ジャータカ6(1/6)
青鷺の本生物語

「欺瞞の智慧に満ちた者は結局は〜ない」という詩を含むこの話は、師匠(世尊)がジェータヴァナ(祇園精舎)において、裁縫師をしている乞食修行者について語ったものである。

ジェータヴァナに住むある乞食修行者が、そこ(ジェータヴァナ)で、衣に関してなされるべきどんな仕事をも、つまり裁断や縫合や採寸や裁縫などの仕事に対してとても巧みであったそうだ。彼はその巧みなわざで、まさに「裁縫師」として知られていた。
さて、この男は何をするか?というと、ぼろきれに手作業をほどこして非常に肌触りのよい気持ちのよい衣を作って、染料を使い切った粉末を水にとかしたもので染めて、ほら貝によってこすって、美しい快適な衣を作って、それでおしまいにする。衣の仕事を知らない乞食修行者たちが傷のない布を持って彼の近くに来て、「私たちは衣の作り方を知りません。私たちに衣を作ってください」と言った。彼は「友よ、衣は長い間かかって作られ完成する(のですぐにはできない)。(が、いまここに)私が作った衣がある」「これらの(あなたがたの持ってきた)布を置いて、それ(私の作った)衣を取って行け」と、(彼の作った)衣を取り出して見せる。彼らはその衣の外見の優秀さだけを見て「しっかりしている」と認識し、傷のない布を裁縫師に与えて、それ(裁縫師の作った衣)を取って行く。

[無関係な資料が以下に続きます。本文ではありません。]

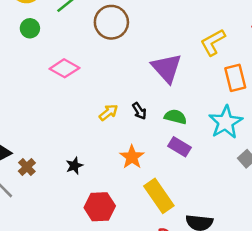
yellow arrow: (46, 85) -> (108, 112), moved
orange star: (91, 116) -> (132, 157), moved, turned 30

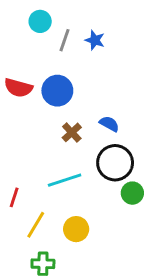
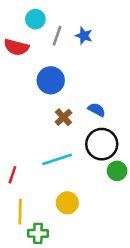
red semicircle: (18, 88) -> (16, 47), moved
yellow line: (36, 225) -> (20, 212), moved, turned -30

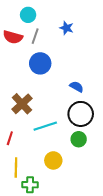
gray line: (57, 36) -> (35, 36), moved
brown cross: (63, 117) -> (22, 104), moved, size x1.5
green circle: (117, 171) -> (79, 139), moved

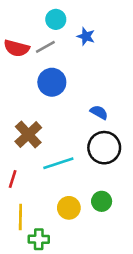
cyan circle: (28, 15) -> (56, 19), moved
gray line: (35, 36) -> (45, 47), turned 42
green circle: (79, 139) -> (102, 201), moved

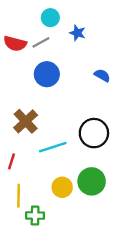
blue semicircle: (99, 112) -> (102, 75), moved
green circle: (102, 201) -> (92, 181), size x1.5

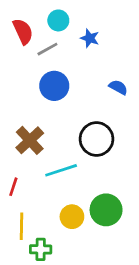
red semicircle: (15, 44) -> (23, 31), moved, turned -130
black circle: (94, 133) -> (96, 139), moved

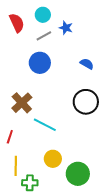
gray line: (47, 49) -> (44, 36), moved
black circle: (96, 139) -> (86, 102), moved
cyan line: (61, 170) -> (45, 125), turned 45
green circle: (106, 210) -> (78, 174), moved

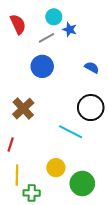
cyan circle: (43, 15) -> (54, 17), moved
cyan line: (45, 125) -> (71, 132), moved

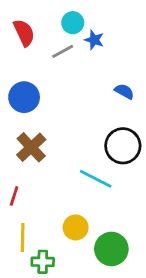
blue circle: (42, 66) -> (24, 97), moved

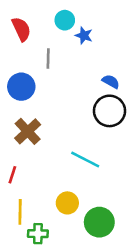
gray line: (63, 51) -> (48, 59), moved, turned -60
black circle: (123, 146) -> (110, 111), moved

その衣がわずかに汚れた時に、彼らによってお湯で洗われて自己の本来の性質を示す。あちこちにぼろの状態が現れる。彼らは後悔した。
このように、来る人来る人を布によってだましているかの乞食修行者は、あらゆるところで知れ渡ることとなった。そして、この男がジェータヴァナでしているように、他の村でも、ある裁縫師が世間を欺いていた。彼の親しい乞食修行者たちは「尊者よ、ある裁縫師がジェータヴァナで同様に世間を欺いているそうだ」と告げた。